**About this exercise**
Using the listing below, please gather every line containing the word "left".

**Available data**
+ + + + +

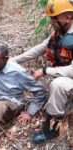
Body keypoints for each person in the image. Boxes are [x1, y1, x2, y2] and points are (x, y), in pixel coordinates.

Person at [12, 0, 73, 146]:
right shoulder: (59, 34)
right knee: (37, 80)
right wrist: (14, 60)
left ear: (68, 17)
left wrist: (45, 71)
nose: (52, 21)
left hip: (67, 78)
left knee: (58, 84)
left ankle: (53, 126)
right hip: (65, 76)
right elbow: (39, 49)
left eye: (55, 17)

+ + + + +

**Written solution**
left ear: (68, 17)
left wrist: (45, 71)
left hip: (67, 78)
left knee: (58, 84)
left ankle: (53, 126)
left eye: (55, 17)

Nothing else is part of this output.